Work required>
Give the records again. Keep them exact and leave out the images.

Provided entries>
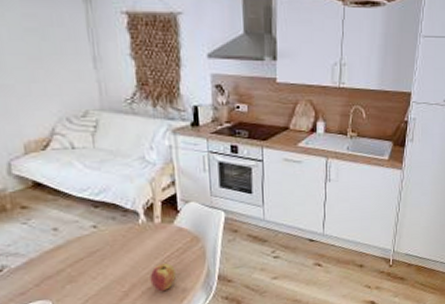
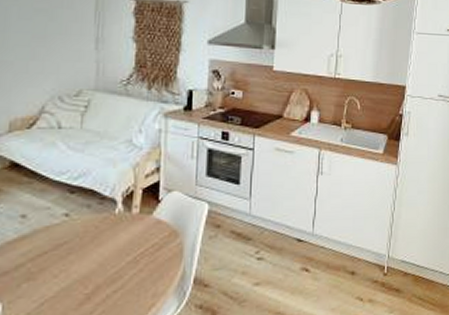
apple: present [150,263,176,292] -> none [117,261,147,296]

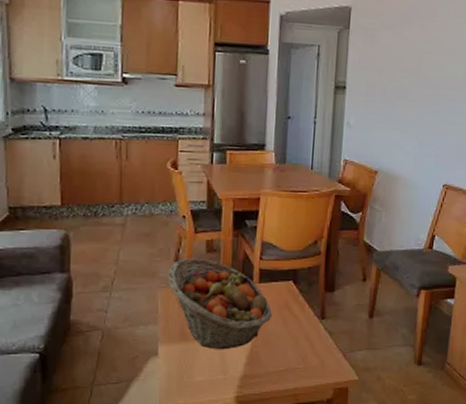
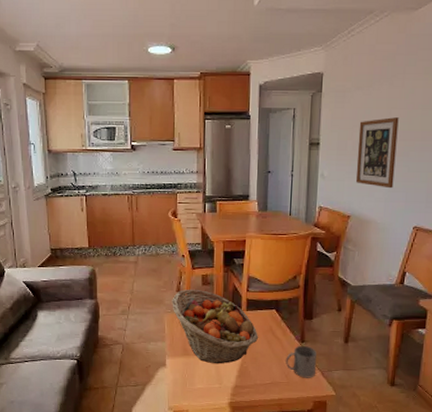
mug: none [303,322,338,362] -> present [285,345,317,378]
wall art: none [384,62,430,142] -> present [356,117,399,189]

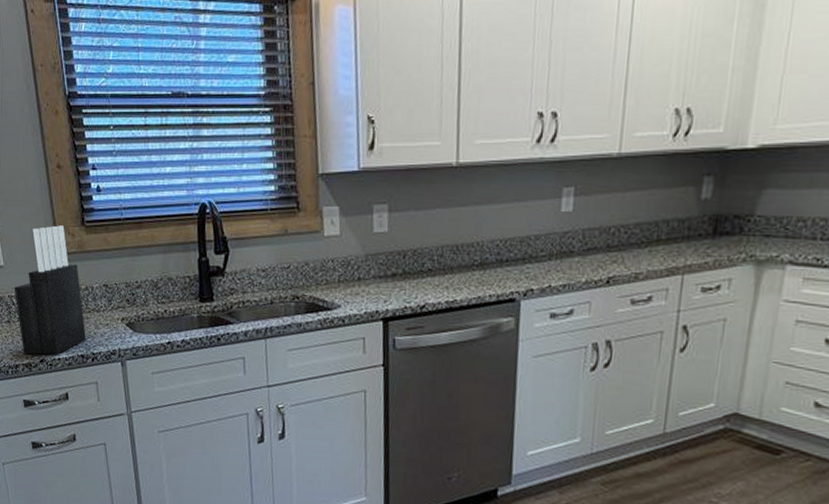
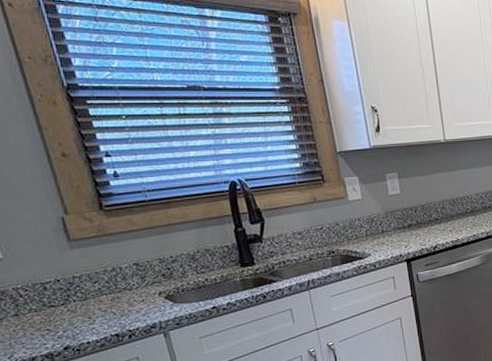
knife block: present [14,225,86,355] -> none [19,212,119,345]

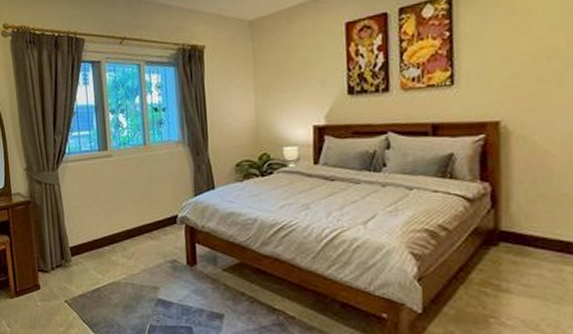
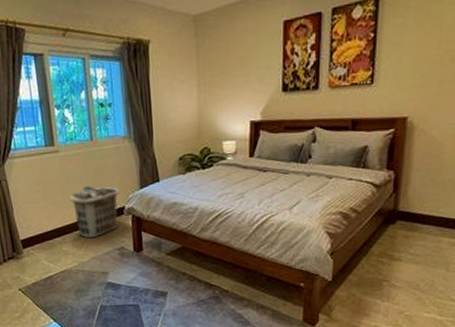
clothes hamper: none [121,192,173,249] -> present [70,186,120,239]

Reply to the task>
apple: present [150,263,176,292] -> none [117,261,147,296]

mug: none [303,322,338,362] -> present [285,345,317,378]
wall art: none [384,62,430,142] -> present [356,117,399,189]

knife block: present [14,225,86,355] -> none [19,212,119,345]

clothes hamper: none [121,192,173,249] -> present [70,186,120,239]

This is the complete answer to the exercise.